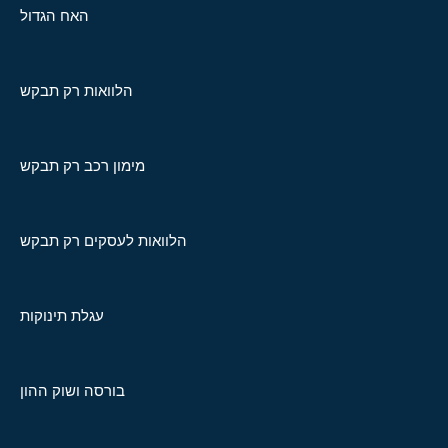
האח הגדול
הלוואות רק תבקש
מימון רכב רק תבקש
הלוואות לעסקים רק תבקש
עגלת תינוקות
בורסה ושוק ההון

_Brief_.
Find each line of the data that contains the string "הלוואות" and copy it. The match is case-sensitive.

_Expected output_.
הלוואות רק תבקש
הלוואות לעסקים רק תבקש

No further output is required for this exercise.